Authored by Tom Ozimek via The Epoch Times,
The Justice Department has opened a civil rights investigation into the University of California (UC) system to determine whether its efforts to boost faculty diversity run afoul of federal anti-discrimination laws.
In a June 26 announcement, the Department of Justice (DOJ) stated that it is probing whether the university’s “UC 2030 Capacity Plan” and related campus-level programs constitute a pattern or practice of unlawful employment discrimination based on race and sex, in violation of Title VII of the Civil Rights Act of 1964.
“Public employers are bound by federal laws that prohibit racial and other employment discrimination,” said Assistant Attorney General Harmeet K. Dhillon, who leads the department’s Civil Rights Division. “Institutional directives that use race- and sex-based hiring practices expose employers to legal risk under federal law.”
According to the Justice Department, the UC system’s strategic hiring plan explicitly encourages campuses to measure and increase the number of new hires by race and sex to meet internal diversity targets. Officials described the framework as potentially unlawful, citing provisions in the plan that direct campuses to recruit “diverse” faculty in line with demographic benchmarks.
The UC 2030 Capacity Plan outlines several such goals, including the recruitment of at least 40 percent of its graduate students from its own undergraduate programs and from other minority-serving institutions, including Hispanic-serving institutions, historically black colleges and universities, and tribal colleges and universities. The plan also outlines a goal to hire more than 1,100 new ladder-rank faculty members by 2030—an effort the university says will help diversify its academic workforce, noting that new hires tend to be more diverse than the existing faculty.

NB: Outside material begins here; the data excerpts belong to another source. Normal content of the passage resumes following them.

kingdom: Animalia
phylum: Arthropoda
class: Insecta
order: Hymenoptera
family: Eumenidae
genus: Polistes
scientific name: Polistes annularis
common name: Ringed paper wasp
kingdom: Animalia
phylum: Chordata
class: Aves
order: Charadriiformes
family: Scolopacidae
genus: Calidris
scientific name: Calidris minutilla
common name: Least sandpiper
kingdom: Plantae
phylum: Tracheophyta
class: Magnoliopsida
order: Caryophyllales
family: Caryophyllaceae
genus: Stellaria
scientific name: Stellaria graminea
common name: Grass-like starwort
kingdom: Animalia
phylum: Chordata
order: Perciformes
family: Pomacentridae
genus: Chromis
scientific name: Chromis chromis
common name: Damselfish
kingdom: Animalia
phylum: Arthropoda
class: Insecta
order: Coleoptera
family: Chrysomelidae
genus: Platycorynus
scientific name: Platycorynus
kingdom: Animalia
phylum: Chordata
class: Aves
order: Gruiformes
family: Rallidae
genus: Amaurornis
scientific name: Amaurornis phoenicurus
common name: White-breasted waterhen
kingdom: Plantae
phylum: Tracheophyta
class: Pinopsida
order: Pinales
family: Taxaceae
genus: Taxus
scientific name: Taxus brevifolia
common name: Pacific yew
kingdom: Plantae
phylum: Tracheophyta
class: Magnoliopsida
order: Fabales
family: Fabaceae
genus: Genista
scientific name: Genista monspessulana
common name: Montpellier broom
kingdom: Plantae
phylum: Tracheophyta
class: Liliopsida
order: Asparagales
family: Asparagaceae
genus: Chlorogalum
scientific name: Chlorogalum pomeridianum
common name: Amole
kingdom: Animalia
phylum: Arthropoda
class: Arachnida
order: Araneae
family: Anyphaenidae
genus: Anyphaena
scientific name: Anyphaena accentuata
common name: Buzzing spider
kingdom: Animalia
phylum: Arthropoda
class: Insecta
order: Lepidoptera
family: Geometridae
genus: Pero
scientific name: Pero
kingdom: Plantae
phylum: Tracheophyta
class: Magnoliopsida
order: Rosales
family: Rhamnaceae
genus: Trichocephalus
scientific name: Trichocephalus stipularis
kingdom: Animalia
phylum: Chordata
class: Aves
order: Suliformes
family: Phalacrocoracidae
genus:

“Identity-based hiring is not only wrong—it is illegal,” Dhillon wrote in a post on social media. “Public employers ignore our civil rights laws at their peril.”
A request for comment sent to the University of California by The Epoch Times was not immediately returned.
A university spokesperson told The Hill that the university “is committed to fair and lawful processes in all of our programs and activities, consistent with federal and state anti-discrimination laws.”
“The University also aims to foster a campus environment where everyone is welcomed and supported. We will work in good faith with the Department of Justice as it conducts its investigation,” the spokesperson said.
The probe marks the latest in a series of moves by the federal government targeting higher education policies seen as promoting identity-based ideologies and practices. On the first day of his second term, President Donald Trump issued executive orders prohibiting federal funding for diversity, equity, and inclusion (DEI) initiatives, saying such programs violate anti-discrimination laws and undermine “national unity” and “traditional American values.”
“These illegal ... policies also threaten the safety of American men, women, and children across the Nation by diminishing the importance of individual merit, aptitude, hard work, and determination when selecting people for jobs and services in key sectors of American society,” Trump said in a Jan. 21 executive order titled “Ending Illegal Discrimination and Restoring Merit-Based Opportunity.”
In recent years, a number of U.S. colleges have adopted DEI frameworks. A 2023 report by The Heritage Foundation found that 81 percent of surveyed community colleges had some form of DEI infrastructure, such as mission statements, staff, or task forces. At institutions with more than 10,000 students, that figure climbed to 96 percent. The larger the school, the more likely it was to institutionalize DEI.
Since Trump resumed office and began enforcing restrictions on race and identity-based funding, a number of colleges and universities have begun scaling back or dismantling their diversity programs to maintain eligibility for federal support.